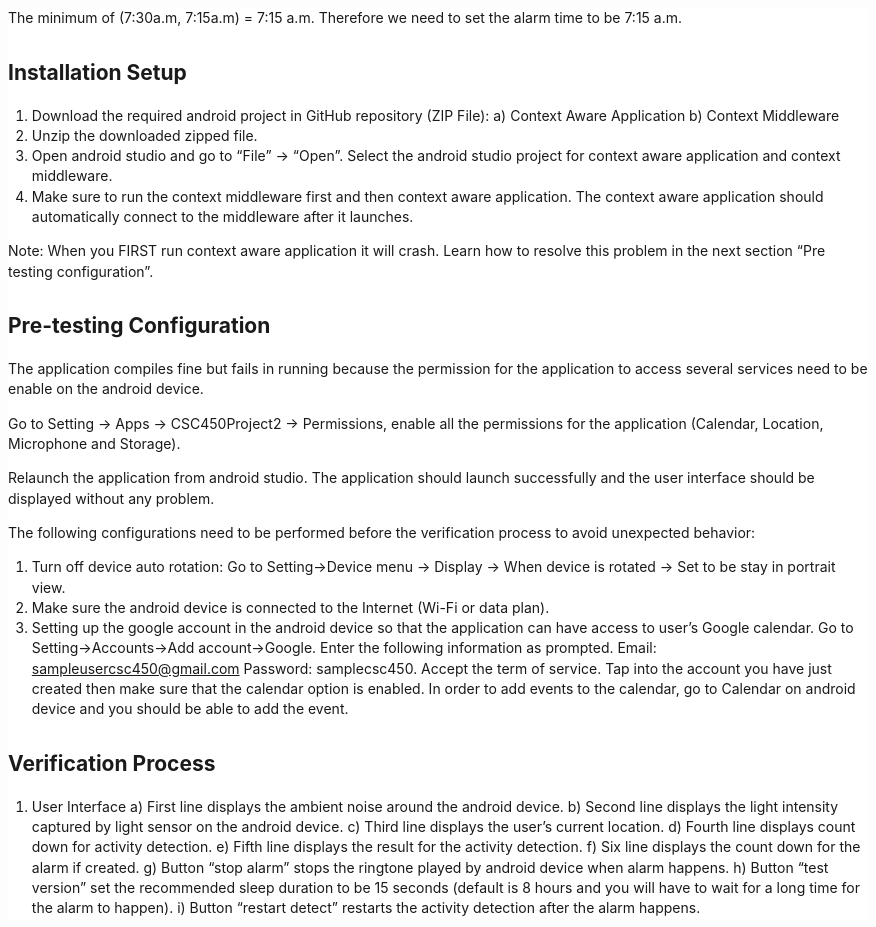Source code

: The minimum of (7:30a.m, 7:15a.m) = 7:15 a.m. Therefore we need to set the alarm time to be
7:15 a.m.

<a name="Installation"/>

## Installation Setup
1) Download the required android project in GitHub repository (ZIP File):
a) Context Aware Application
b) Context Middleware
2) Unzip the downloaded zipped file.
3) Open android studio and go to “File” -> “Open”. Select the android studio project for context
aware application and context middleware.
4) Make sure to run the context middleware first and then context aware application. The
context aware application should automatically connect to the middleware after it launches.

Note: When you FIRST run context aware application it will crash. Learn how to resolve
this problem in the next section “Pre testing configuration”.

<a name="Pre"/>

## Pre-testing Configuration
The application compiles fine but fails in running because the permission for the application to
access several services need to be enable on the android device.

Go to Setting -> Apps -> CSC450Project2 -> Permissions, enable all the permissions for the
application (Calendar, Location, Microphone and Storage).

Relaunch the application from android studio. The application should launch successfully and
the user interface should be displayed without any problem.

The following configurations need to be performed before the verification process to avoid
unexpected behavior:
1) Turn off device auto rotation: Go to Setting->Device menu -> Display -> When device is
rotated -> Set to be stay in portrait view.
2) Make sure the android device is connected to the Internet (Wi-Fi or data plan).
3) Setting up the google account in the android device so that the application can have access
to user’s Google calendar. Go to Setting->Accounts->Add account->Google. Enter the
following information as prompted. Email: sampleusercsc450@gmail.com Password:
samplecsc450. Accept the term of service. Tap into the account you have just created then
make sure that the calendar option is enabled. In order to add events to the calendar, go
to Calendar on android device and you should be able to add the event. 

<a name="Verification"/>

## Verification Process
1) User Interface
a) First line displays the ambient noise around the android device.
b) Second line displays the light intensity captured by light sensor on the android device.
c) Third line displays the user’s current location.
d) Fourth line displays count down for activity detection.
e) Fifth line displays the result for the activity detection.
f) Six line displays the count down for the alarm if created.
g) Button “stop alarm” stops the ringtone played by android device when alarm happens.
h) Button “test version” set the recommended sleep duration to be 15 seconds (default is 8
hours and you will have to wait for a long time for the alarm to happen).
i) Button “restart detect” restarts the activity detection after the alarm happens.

● ● ● ● ●

Please collect every line above that contains the string "will", treating uppercase and lowercase as different.

Note: When you FIRST run context aware application it will crash. Learn how to resolve
hours and you will have to wait for a long time for the alarm to happen).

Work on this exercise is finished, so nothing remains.